REQUIREMENT — The entries below need to be written out exactly, with no pictures included.
Content starts
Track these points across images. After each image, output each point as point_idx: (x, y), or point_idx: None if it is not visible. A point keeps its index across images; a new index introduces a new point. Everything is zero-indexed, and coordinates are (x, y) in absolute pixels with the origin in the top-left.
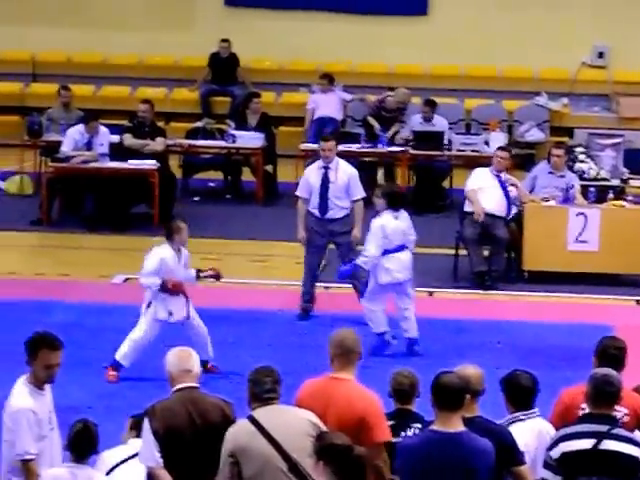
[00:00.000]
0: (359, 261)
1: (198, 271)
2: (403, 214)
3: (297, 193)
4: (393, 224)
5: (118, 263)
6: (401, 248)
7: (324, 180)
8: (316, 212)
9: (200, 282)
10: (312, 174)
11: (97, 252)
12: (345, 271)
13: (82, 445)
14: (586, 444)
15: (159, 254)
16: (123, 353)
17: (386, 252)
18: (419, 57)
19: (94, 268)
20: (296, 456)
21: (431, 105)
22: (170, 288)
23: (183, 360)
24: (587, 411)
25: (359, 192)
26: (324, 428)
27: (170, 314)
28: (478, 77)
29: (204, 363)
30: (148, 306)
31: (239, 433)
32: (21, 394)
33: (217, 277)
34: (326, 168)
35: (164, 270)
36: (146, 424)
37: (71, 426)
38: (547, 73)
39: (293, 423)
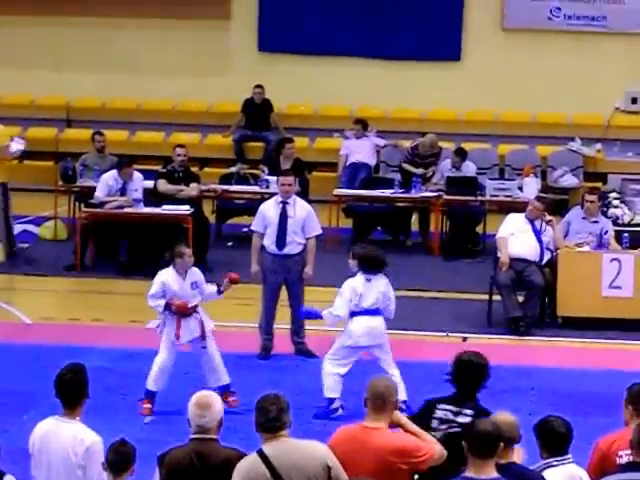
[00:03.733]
0: (324, 312)
1: (219, 286)
2: (380, 279)
3: (252, 227)
4: (363, 287)
5: (151, 308)
6: (372, 313)
7: (283, 215)
8: (273, 247)
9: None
10: (269, 209)
11: (130, 297)
12: (306, 312)
13: (119, 463)
14: None
15: (161, 277)
16: (150, 380)
17: (353, 314)
18: (452, 103)
19: (127, 313)
20: None
21: (461, 154)
22: (175, 310)
23: (197, 414)
24: (629, 459)
25: (315, 229)
26: (338, 468)
27: (177, 337)
28: (512, 122)
29: (221, 392)
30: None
31: (249, 470)
32: (88, 430)
33: (236, 281)
34: (284, 203)
35: (168, 293)
36: (156, 470)
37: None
38: (580, 119)
39: (305, 464)
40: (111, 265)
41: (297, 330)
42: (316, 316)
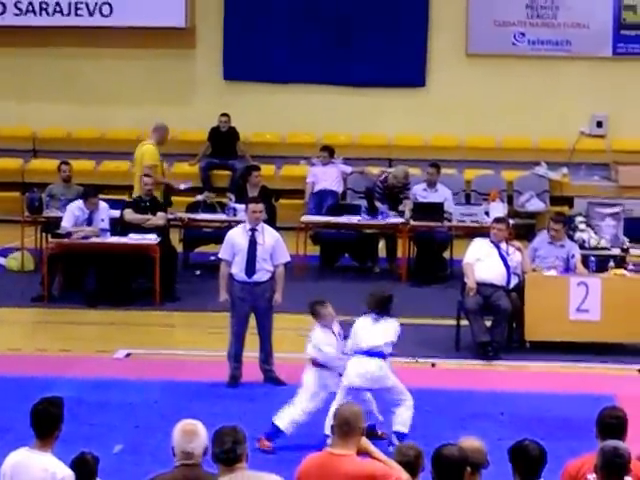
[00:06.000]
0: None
1: None
2: (388, 321)
3: (220, 255)
4: (367, 327)
5: (120, 338)
6: (370, 354)
7: (252, 242)
8: (241, 275)
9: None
10: (237, 236)
11: (98, 327)
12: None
13: (81, 477)
14: None
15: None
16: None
17: (355, 353)
18: (418, 128)
19: (95, 343)
20: None
21: (437, 167)
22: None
23: (184, 440)
24: None
25: (284, 256)
26: None
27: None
28: (477, 148)
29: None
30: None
31: None
32: (59, 463)
33: None
34: (253, 230)
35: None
36: None
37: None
38: (546, 143)
39: None
40: (79, 295)
41: (266, 358)
42: None
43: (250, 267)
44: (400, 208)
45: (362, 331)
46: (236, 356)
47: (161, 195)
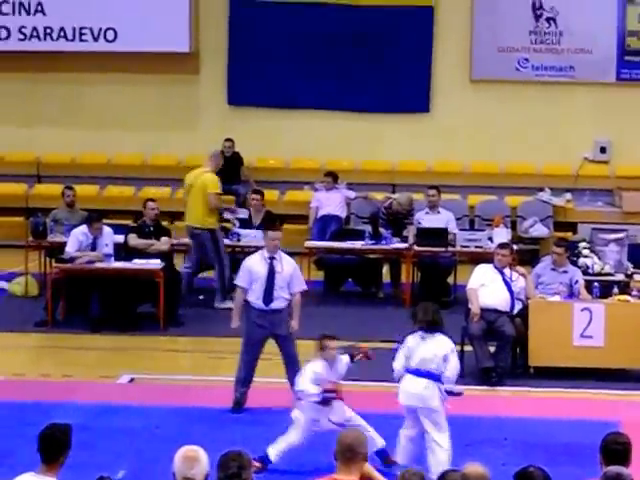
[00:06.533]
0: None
1: (351, 356)
2: (436, 339)
3: (236, 282)
4: (414, 344)
5: (124, 363)
6: (418, 374)
7: (271, 270)
8: (259, 303)
9: None
10: (256, 264)
11: (102, 352)
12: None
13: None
14: None
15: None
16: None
17: (406, 372)
18: (422, 154)
19: (99, 369)
20: None
21: (437, 189)
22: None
23: (186, 466)
24: None
25: (301, 284)
26: None
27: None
28: (481, 173)
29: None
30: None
31: None
32: None
33: (369, 358)
34: (272, 259)
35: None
36: None
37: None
38: (550, 169)
39: None
40: (82, 320)
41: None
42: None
43: (268, 295)
44: (404, 233)
45: (412, 349)
46: (245, 380)
47: (217, 221)
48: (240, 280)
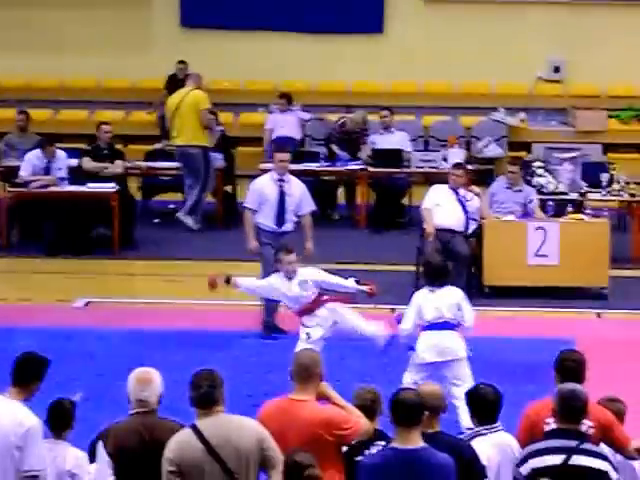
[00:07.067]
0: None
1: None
2: (445, 290)
3: (245, 204)
4: (424, 299)
5: (79, 287)
6: (437, 327)
7: (281, 193)
8: (270, 225)
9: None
10: (266, 186)
11: (58, 276)
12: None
13: (57, 421)
14: (556, 460)
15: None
16: None
17: (422, 329)
18: (376, 75)
19: (55, 292)
20: (240, 475)
21: (389, 110)
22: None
23: (139, 388)
24: (554, 426)
25: (310, 205)
26: (271, 442)
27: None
28: (435, 93)
29: None
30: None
31: (182, 444)
32: (27, 412)
33: (374, 295)
34: (282, 181)
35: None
36: (99, 447)
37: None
38: (504, 88)
39: (239, 438)
40: (37, 245)
41: None
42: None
43: (280, 218)
44: (359, 155)
45: (423, 304)
46: (270, 303)
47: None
48: (249, 202)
Content ends
COMPLETED EXERCISE —
Track these points across images. After each image, output each point as point_idx: (x, y), or point_idx: None if it is not visible. A point keeps its index across images; a new index introduces a new point. Everything is zero-indexed, and coordinates are (x, y) in absolute pixels with the origin in the top-left.
[00:00.000]
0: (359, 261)
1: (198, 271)
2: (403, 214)
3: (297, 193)
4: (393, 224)
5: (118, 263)
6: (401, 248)
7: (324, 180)
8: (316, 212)
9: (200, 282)
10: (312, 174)
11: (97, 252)
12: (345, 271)
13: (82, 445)
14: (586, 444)
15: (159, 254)
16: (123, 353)
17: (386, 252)
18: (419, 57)
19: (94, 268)
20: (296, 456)
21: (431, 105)
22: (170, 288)
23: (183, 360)
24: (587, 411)
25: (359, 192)
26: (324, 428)
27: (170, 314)
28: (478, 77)
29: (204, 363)
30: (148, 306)
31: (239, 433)
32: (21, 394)
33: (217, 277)
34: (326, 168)
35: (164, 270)
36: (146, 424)
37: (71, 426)
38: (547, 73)
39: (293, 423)
[00:03.733]
0: (324, 312)
1: (219, 286)
2: (380, 279)
3: (252, 227)
4: (363, 287)
5: (151, 308)
6: (372, 313)
7: (283, 215)
8: (273, 247)
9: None
10: (269, 209)
11: (130, 297)
12: (306, 312)
13: (119, 463)
14: None
15: (161, 277)
16: (150, 380)
17: (353, 314)
18: (452, 103)
19: (127, 313)
20: None
21: (461, 154)
22: (175, 310)
23: (197, 414)
24: (629, 459)
25: (315, 229)
26: (338, 468)
27: (177, 337)
28: (512, 122)
29: (221, 392)
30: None
31: (249, 470)
32: (88, 430)
33: (236, 281)
34: (284, 203)
35: (168, 293)
36: (156, 470)
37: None
38: (580, 119)
39: (305, 464)
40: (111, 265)
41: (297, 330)
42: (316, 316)
[00:06.000]
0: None
1: None
2: (388, 321)
3: (220, 255)
4: (367, 327)
5: (120, 338)
6: (370, 354)
7: (252, 242)
8: (241, 275)
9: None
10: (237, 236)
11: (98, 327)
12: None
13: (81, 477)
14: None
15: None
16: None
17: (355, 353)
18: (418, 128)
19: (95, 343)
20: None
21: (437, 167)
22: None
23: (184, 440)
24: None
25: (284, 256)
26: None
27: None
28: (477, 148)
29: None
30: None
31: None
32: (59, 463)
33: None
34: (253, 230)
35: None
36: None
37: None
38: (546, 143)
39: None
40: (79, 295)
41: (266, 358)
42: None
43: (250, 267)
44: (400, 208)
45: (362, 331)
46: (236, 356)
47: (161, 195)
[00:06.533]
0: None
1: (351, 356)
2: (436, 339)
3: (236, 282)
4: (414, 344)
5: (124, 363)
6: (418, 374)
7: (271, 270)
8: (259, 303)
9: None
10: (256, 264)
11: (102, 352)
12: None
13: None
14: None
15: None
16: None
17: (406, 372)
18: (422, 154)
19: (99, 369)
20: None
21: (437, 189)
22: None
23: (186, 466)
24: None
25: (301, 284)
26: None
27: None
28: (481, 173)
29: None
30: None
31: None
32: None
33: (369, 358)
34: (272, 259)
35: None
36: None
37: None
38: (550, 169)
39: None
40: (82, 320)
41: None
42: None
43: (268, 295)
44: (404, 233)
45: (412, 349)
46: (245, 380)
47: (217, 221)
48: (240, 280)
[00:07.067]
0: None
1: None
2: (445, 290)
3: (245, 204)
4: (424, 299)
5: (79, 287)
6: (437, 327)
7: (281, 193)
8: (270, 225)
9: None
10: (266, 186)
11: (58, 276)
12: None
13: (57, 421)
14: (556, 460)
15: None
16: None
17: (422, 329)
18: (376, 75)
19: (55, 292)
20: (240, 475)
21: (389, 110)
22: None
23: (139, 388)
24: (554, 426)
25: (310, 205)
26: (271, 442)
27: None
28: (435, 93)
29: None
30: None
31: (182, 444)
32: (27, 412)
33: (374, 295)
34: (282, 181)
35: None
36: (99, 447)
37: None
38: (504, 88)
39: (239, 438)
40: (37, 245)
41: None
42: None
43: (280, 218)
44: (359, 155)
45: (423, 304)
46: (270, 303)
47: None
48: (249, 202)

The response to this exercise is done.